On the other hand, because Jesus Christ is more than mirror; because he comes to move us beyond the penultimate truth to the ultimate truth about us; because he informs us of the bad news about us only to sharpen our hearing for the good news, the Samaritan woman is set on her feet with her heart rejoicing. Now she sees herself no longer rejected but accepted; no longer condemned but pardoned; no longer slinking around in shame but honoured. Yes, the mirror which our Lord is acquainted her with the truth of her life; and at the same time the living water which he is assured her that from this moment the desert of her life would be a garden.
4. A few years ago, as part of a physical check-up, I opted to have an additional health check service offered by my doctor. It is called a live blood cell analysis. Using a microscope we looked at a drop of my blood and compared that with pictures of healthy specimens. My doctor pointed out to me that my blood sample indicated that I was somewhat dehydrated; I wasn’t drinking enough water. Within a short period of time increased water intake relieved me of some other symptoms caused by dehydration.
As followers of Jesus are we drinking enough water?
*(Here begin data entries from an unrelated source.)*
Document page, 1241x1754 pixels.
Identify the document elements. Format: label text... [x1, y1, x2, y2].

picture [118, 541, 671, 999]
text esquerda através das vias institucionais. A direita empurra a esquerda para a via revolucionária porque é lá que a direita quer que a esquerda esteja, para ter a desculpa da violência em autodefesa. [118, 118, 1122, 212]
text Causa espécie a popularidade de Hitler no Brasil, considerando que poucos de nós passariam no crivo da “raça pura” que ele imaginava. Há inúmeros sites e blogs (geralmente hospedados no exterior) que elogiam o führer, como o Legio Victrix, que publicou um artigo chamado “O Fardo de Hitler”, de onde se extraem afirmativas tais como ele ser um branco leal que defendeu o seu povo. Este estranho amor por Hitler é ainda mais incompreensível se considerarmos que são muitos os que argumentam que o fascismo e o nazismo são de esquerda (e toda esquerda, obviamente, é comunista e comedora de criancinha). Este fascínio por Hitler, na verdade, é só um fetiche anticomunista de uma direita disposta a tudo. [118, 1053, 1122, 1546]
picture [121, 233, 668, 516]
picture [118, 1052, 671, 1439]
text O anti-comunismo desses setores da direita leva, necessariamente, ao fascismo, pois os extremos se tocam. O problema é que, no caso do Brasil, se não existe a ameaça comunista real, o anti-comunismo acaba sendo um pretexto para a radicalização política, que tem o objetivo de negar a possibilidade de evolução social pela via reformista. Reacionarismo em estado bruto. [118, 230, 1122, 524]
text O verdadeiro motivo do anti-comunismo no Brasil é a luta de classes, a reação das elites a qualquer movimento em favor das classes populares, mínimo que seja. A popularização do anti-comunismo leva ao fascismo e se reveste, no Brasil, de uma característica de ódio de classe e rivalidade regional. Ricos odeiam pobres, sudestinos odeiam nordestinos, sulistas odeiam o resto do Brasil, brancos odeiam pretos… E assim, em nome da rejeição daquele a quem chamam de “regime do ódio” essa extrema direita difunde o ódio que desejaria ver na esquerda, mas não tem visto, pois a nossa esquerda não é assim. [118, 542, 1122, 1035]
There is no lack of supply. The living water that Jesus is comes without limit. Those areas of our lives whose desert remains desert just because living water has never been seen there; we need this living water poured there.
At the beginning of this sermon I cited the water fact that irrigation increases yields of most crops by 100 to 400 per cent. If this is true of H2O imagine the garden that will grow if we irrigate our lives with the living water.
Jesus said: “... those who drink of the water that I will give them will never be thirsty. The water that I will give will become in them a spring of water gushing up to eternal life.